During the seventh or so inning of the game, the play-by-play guy mentioned that there were two Baltimore starters warming up in the bullpen for relief. He said that, at that time, Baltimore's three 20-game winners were all pitching at the same time (Mike Cueller was in the game, with Pat Dobson and Dave McNally in the pen).
What I didn't realize (and the announcer didn't mention) until I looked into it further is that Baltimore actually had four 20-game winners, the fourth being some young punk named Jim Palmer.
I know: Who is THAT?
Four 20-game winners.
Mind you, those Orioles teams of the late '60s/early '70s were some great teams. They went 318-164 from '69-'71, a win total some teams have trouble hitting in four season, much less a mere three. Those three teams never had any fewer than two 20-game winners on them (two in '69, three in '70). And, '71 was the whopper year with four. For comparison, in 2007, there was one 20-game winner in all of baseball. The '71 Orioles had four on just that one team. I'd say the pitching quality has maybe decreased over the years, wouldn't you?

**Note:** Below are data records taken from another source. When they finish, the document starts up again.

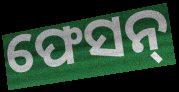
ଫେସନ୍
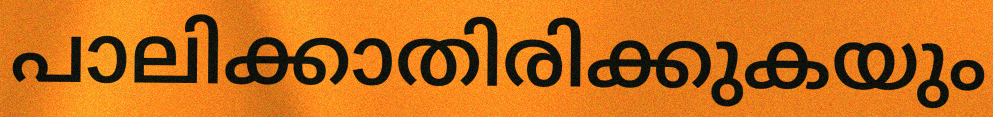
പാലിക്കാതിരിക്കുകയും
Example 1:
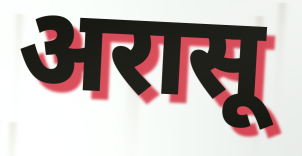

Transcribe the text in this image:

अरासू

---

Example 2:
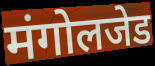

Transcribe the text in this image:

मंगोलजेड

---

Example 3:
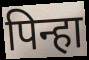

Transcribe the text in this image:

पिन्हा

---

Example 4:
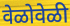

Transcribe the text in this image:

वेळोवेळी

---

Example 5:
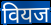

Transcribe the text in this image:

वियज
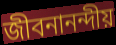
জীবনানন্দীয়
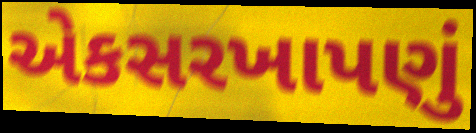
એકસરખાપણું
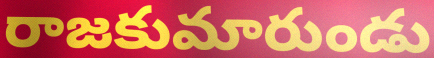
రాజకుమారుండు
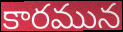
కారమున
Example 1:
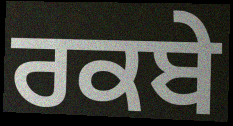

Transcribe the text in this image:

ਰਕਬੇ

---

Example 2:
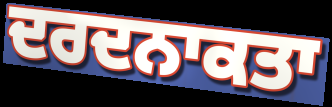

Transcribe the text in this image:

ਦਰਦਨਾਕਤਾ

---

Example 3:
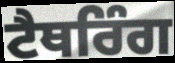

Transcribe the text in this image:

ਟੈਥਰਿੰਗ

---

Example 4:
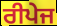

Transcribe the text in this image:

ਰੀਪੇਜ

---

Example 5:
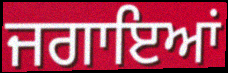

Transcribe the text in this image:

ਜਗਾਇਆਂ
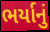
ભર્યાનું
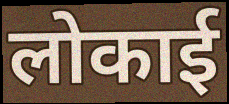
लोकाई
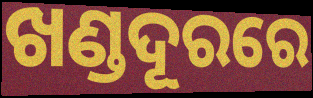
ଖଣ୍ଡଦୂରରେ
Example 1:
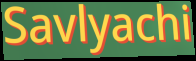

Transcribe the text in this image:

Savlyachi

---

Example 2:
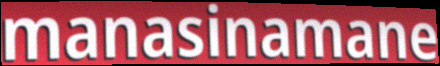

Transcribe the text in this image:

manasinamane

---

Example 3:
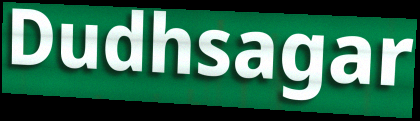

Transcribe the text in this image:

Dudhsagar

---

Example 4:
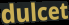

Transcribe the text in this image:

dulcet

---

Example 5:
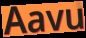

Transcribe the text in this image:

Aavu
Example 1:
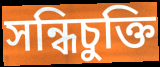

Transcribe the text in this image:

সন্ধিচুক্তি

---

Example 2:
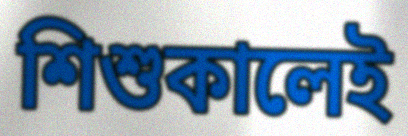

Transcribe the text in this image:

শিশুকালেই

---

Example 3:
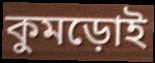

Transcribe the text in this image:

কুমড়োই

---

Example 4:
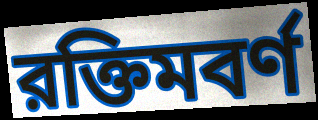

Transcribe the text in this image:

রক্তিমবর্ণ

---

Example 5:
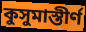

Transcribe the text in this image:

কুসুমাস্তীর্ণ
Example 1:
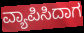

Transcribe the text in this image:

ವ್ಯಾಪಿಸಿದಾಗ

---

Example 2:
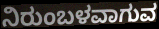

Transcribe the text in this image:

ನಿರುಂಬಳವಾಗುವ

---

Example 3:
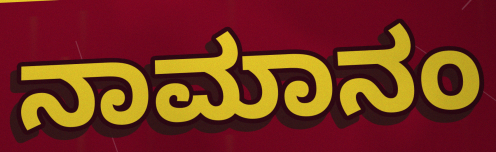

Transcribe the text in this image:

ನಾಮಾನಂ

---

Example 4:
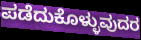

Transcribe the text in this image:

ಪಡೆದುಕೊಳ್ಳುವುದರ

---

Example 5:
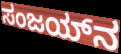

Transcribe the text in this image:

ಸಂಜಯ್‌ನ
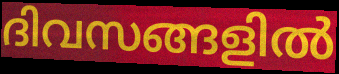
ദിവസങ്ങളിൽ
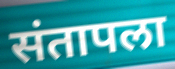
संतापला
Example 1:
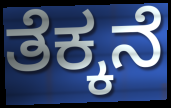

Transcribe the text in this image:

ತೆಕ್ಕನೆ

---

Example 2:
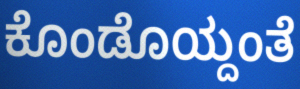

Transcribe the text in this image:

ಕೊಂಡೊಯ್ದಂತೆ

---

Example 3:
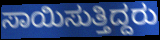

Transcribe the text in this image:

ಸಾಯಿಸುತ್ತಿದ್ದರು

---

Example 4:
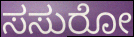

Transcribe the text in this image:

ಸಸುರೋ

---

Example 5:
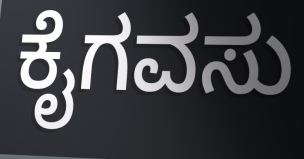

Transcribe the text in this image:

ಕೈಗವಸು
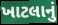
ખાટલાનું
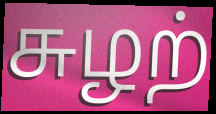
சுழற்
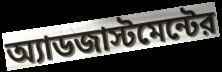
অ্যাডজাস্টমেন্টের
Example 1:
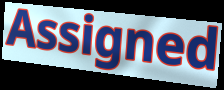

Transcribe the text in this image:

Assigned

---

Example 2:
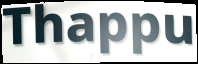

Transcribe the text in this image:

Thappu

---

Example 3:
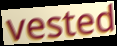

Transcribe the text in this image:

vested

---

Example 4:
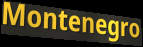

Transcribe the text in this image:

Montenegro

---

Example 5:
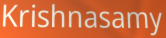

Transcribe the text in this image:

Krishnasamy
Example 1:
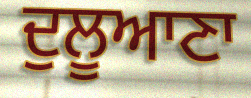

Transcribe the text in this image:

ਦੁਲੂਆਣਾ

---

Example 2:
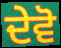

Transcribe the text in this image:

ਦੇਵੋ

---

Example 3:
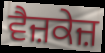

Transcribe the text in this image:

ਵੈਜ਼ਕੇਜ਼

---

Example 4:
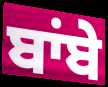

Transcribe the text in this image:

ਬਾਂਬੇ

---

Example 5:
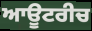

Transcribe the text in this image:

ਆਊਟਰੀਚ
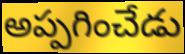
అప్పగించేడు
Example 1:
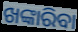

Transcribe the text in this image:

ଖଙ୍କାରିବା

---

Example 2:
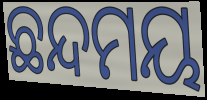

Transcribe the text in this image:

ଛନ୍ଦମୟ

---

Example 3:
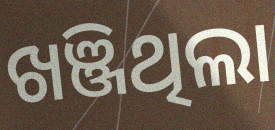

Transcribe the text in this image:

ଖଞ୍ଜିଥିଲା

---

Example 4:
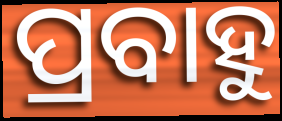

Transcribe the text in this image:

ପ୍ରବାହୁ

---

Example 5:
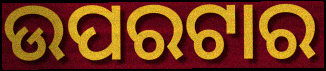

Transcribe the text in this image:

ଉପରଟାର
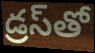
డ్రస్‌తో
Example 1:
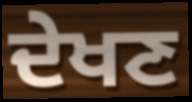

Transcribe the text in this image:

ਦੇਖਣ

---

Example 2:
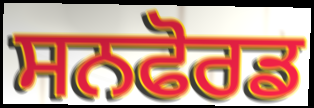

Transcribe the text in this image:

ਸਨਫੋਰਡ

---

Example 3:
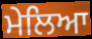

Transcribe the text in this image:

ਮੇਲਿਆ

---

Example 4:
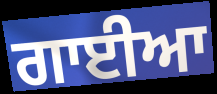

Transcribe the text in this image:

ਗਾਈਆ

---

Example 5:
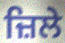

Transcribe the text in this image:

ਜ਼ਿਲੇ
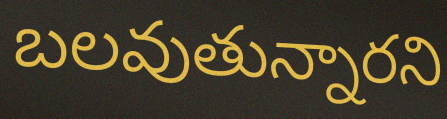
బలవుతున్నారని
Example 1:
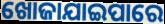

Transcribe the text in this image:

ଖୋଜାଯାଇପାରେ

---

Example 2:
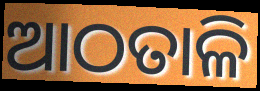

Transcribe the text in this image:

ଆଠତାଳି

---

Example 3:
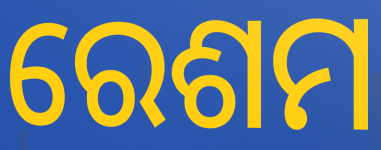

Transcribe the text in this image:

ରେଶମ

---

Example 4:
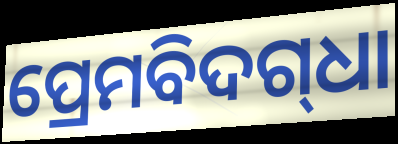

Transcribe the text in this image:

ପ୍ରେମବିଦଗ୍‍ଧା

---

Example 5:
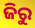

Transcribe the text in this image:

ଜିରୁ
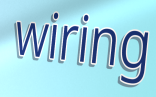
wiring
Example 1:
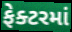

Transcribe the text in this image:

ફેક્ટરમાં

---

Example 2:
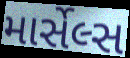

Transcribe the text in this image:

માર્સેલ્સ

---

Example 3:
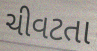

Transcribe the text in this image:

ચીવટતા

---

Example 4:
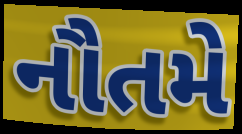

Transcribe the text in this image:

નૌતમે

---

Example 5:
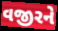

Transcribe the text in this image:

વજીરને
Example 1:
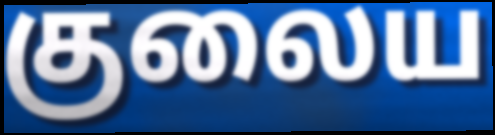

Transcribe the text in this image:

குலைய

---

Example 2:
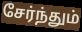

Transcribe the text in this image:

சேர்ந்தும்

Now, the instant rebuttal to the four 20-game winners is the fact that that staff rolled with a four-man rotation, which means the pitchers ended up getting more starts per year. If Jake Peavy (second with 19 wins in '07) had four or five more starts, maybe he would have broken 20 wins, as would a number of other pitchers. But teams nowadays run with five starter rotations: fewer starts means fewer win opportunities. Maybe if today's pitchers went with four man rotations, they could have four 20-game winners. So, maybe that's not all that impressive.
But I suspect that all those wins didn't come from just having a lot of starts.

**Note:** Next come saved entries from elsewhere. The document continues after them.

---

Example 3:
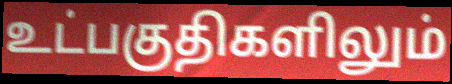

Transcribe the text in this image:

உட்பகுதிகளிலும்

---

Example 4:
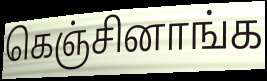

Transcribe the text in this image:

கெஞ்சினாங்க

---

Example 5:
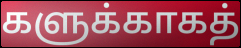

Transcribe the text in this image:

களுக்காகத்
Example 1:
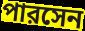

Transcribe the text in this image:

পারসেন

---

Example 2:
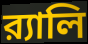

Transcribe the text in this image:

র‍্যালি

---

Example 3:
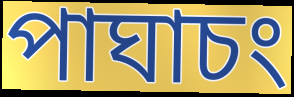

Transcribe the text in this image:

পাঘাচং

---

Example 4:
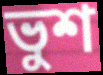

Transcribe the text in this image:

ভুশ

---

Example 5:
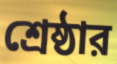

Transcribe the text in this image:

শ্রেষ্ঠার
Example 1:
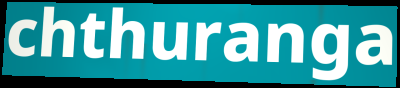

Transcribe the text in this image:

chthuranga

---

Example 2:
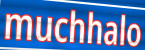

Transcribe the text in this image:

muchhalo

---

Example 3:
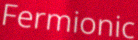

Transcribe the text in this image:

Fermionic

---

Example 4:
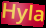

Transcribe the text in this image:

Hyla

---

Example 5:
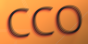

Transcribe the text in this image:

CCO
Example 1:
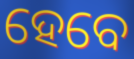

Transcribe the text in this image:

ହେବେ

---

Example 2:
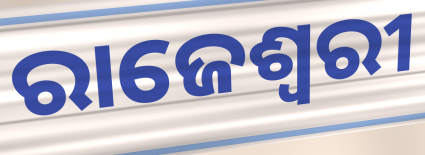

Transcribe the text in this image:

ରାଜେଶ୍ଵରୀ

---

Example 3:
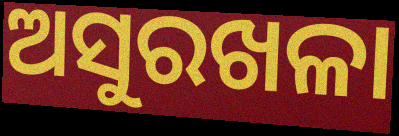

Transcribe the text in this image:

ଅସୁରଖଳା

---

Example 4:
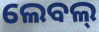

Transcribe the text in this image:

ଲେବଲ୍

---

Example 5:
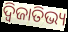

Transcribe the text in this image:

ଦ୍ବିଜାତିଭ୍ୟ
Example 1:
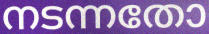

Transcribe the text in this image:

നടന്നതോ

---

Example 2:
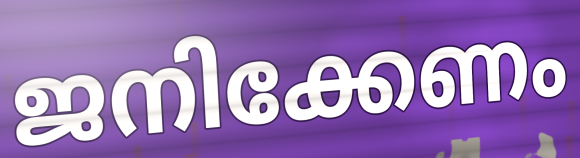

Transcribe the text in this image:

ജനിക്കേണം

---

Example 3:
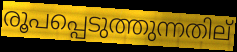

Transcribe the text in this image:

രൂപപ്പെടുത്തുന്നതില്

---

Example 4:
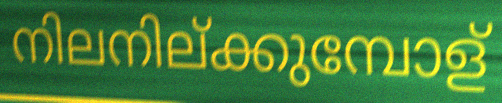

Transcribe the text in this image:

നിലനില്ക്കുമ്പോള്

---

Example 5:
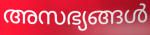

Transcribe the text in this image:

അസഭ്യങ്ങൾ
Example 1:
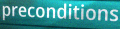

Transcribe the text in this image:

preconditions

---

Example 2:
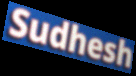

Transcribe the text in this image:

Sudhesh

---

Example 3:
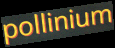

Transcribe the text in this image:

pollinium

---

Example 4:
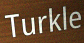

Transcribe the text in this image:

Turkle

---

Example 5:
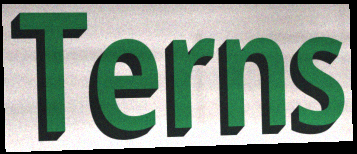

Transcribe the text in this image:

Terns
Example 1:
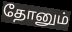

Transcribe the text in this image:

தோனும்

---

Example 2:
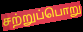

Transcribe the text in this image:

சற்றுப்பொறு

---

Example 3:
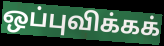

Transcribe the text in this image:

ஒப்புவிக்கக்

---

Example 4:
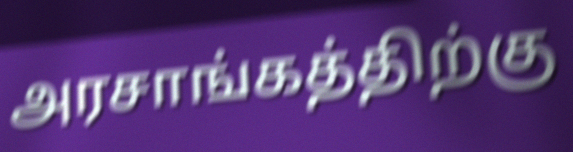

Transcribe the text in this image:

அரசாங்கத்திற்கு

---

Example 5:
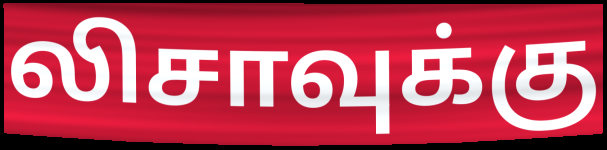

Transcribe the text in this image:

லிசாவுக்கு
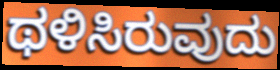
ಥಳಿಸಿರುವುದು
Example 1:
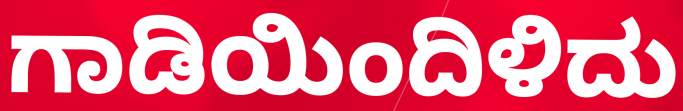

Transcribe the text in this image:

ಗಾಡಿಯಿಂದಿಳಿದು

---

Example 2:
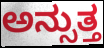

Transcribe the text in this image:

ಅನ್ಸುತ್ತ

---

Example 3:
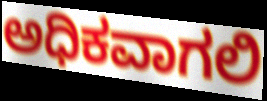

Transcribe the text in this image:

ಅಧಿಕವಾಗಲಿ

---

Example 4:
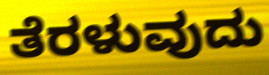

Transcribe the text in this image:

Pitchers back then were a lot more durable than today's guys. Between them, the four Orioles starters had 70 complete games. For comparison, in '07, both leagues combined had 112. That's four guys with 70 versus at least 30 times as many guys with 112. The individual leader in '07 was Roy Halliday with seven. The least any starter on the '71 Orioles could manage was Dave McNally with 11. So, maybe the Orioles pitchers had so many wins because they were able to pitch it all the way through, something almost unheard of these days.

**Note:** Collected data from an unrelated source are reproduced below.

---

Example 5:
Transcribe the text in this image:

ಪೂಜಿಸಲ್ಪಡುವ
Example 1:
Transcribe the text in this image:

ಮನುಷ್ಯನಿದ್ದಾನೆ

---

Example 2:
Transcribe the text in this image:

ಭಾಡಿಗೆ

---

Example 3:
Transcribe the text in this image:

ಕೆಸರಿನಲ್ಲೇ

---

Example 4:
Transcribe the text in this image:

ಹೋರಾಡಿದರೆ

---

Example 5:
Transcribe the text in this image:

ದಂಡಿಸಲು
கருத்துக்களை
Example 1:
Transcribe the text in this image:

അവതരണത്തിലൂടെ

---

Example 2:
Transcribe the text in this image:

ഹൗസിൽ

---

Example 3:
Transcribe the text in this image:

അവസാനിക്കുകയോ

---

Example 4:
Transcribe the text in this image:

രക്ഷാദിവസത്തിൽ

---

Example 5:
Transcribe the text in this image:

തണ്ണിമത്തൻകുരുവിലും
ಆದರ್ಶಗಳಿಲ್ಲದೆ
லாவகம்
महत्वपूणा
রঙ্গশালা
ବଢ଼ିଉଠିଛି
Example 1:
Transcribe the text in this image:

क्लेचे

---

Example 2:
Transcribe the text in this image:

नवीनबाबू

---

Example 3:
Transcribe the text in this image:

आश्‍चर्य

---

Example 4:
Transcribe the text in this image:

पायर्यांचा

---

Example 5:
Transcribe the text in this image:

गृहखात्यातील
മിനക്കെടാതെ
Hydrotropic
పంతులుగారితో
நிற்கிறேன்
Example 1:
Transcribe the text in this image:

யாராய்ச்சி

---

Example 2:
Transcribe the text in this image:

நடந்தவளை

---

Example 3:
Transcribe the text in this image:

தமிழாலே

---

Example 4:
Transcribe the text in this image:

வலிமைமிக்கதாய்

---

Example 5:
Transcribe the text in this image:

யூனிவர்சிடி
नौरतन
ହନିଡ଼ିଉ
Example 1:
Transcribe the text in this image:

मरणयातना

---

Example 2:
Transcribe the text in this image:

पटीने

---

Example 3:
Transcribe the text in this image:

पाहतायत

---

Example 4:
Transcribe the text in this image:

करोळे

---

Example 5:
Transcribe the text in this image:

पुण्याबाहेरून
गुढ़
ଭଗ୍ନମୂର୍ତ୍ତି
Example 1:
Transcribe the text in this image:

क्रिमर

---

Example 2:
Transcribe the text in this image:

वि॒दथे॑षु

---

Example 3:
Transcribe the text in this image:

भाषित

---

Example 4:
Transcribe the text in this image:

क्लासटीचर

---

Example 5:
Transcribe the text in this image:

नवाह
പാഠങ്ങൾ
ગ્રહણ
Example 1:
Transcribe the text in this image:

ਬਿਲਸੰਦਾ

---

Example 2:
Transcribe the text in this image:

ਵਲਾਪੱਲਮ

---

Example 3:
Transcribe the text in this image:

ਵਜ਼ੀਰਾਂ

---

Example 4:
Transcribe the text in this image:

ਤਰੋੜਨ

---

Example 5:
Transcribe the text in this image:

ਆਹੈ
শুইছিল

It's gotten so bad, that we have a stat, the "quality start," which has basically replaced the complete game.
But complete games don't mean anything if you go out there and pitch like shit. Oh sure, you pitched nine innings, but you gave up 15 runs. Kinda makes those complete games irrelevant. But that wasn't a problem with the '71 Orioles. The four Orioles starters had a combined ERA of 2.89, with Jim Palmer's 2.68 the best on the team.
The best in '07 was Jake Peavy's 2.54. If that's the best ERA in both leagues, I'd be hard pressed to believe that you could come up with any four starter combinations from any team that could top that 2.89 ERA. Hell, the '71 Orioles team ERA was 2.99.
The best '07 could muster was the Padres' 3.70.
It should be noted that 17 of the 24 teams that existed in '71 had team ERAs better than the '07 Padres.
What it comes down to is four guys on the same team who were better than anyone we got pitching today. And the fact that at least three of those guys put up the same stat line year after year only strengthens the case. Everyone seems to blame the past two decades' increase in power on all the hitters being juiced up. I think it's because the pitching stinks. And, the fact that we now have five man rotations means we have more shitty pitchers than they did back in the day.
I may be wrong, but I don't think so.